__AIM OF THE EXERCISE__
Can you render the lines in the records from the line containing "Intern / Blogosphäre" up to and including the line containing "Total bescheuert" as a JSON list of strings, with one string per line and blank lines left out?

┄┄┄┄┄┄

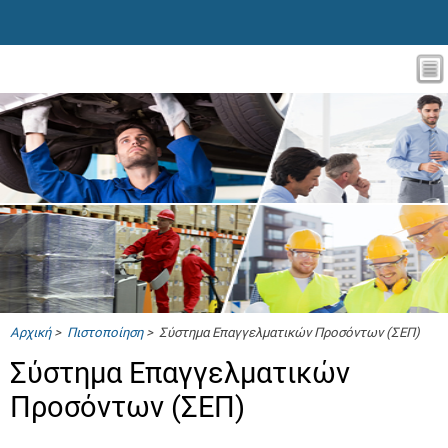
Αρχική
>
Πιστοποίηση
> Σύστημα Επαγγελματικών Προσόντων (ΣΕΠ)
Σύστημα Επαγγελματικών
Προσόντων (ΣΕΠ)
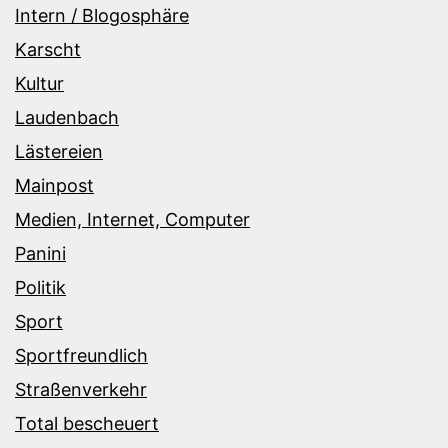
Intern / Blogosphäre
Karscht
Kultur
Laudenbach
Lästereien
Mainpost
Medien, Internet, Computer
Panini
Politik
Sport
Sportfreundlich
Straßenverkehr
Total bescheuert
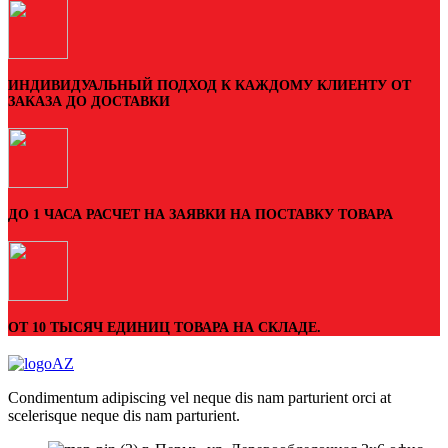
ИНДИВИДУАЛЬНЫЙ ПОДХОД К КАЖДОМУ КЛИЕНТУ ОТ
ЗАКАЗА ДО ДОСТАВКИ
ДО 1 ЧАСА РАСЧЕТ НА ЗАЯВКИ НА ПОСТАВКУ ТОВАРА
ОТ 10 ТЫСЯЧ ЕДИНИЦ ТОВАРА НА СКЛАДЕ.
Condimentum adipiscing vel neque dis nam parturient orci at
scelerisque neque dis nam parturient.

┄┄┄┄┄┄

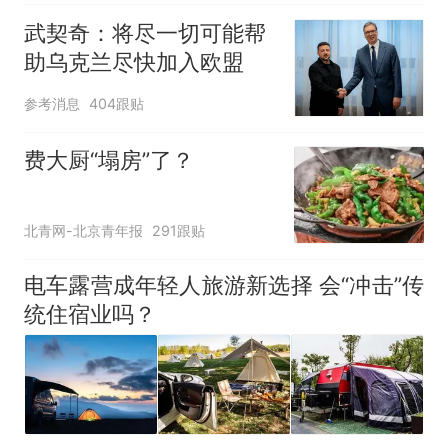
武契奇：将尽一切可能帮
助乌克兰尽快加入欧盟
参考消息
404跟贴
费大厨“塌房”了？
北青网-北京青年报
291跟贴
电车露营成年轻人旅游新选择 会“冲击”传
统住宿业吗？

┄┄┄┄┄┄

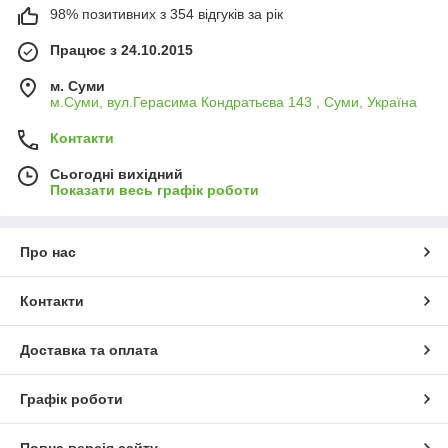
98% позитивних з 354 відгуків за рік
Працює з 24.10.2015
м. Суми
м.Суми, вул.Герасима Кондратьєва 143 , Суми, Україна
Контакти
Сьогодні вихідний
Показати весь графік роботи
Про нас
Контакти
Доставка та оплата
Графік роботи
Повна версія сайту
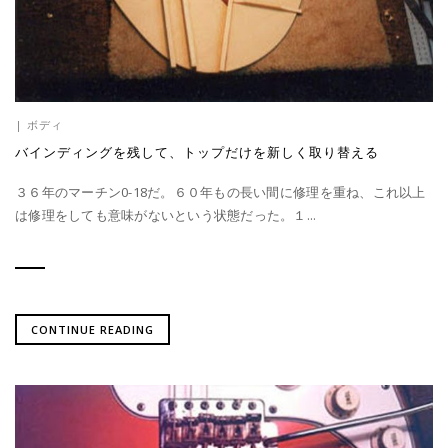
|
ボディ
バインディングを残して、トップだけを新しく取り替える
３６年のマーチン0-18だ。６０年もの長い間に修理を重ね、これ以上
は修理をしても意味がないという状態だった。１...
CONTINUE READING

┄┄┄┄┄┄

__RESULT OF THIS EXERCISE__
[
  "Intern / Blogosphäre",
  "Karscht",
  "Kultur",
  "Laudenbach",
  "Lästereien",
  "Mainpost",
  "Medien, Internet, Computer",
  "Panini",
  "Politik",
  "Sport",
  "Sportfreundlich",
  "Straßenverkehr",
  "Total bescheuert"
]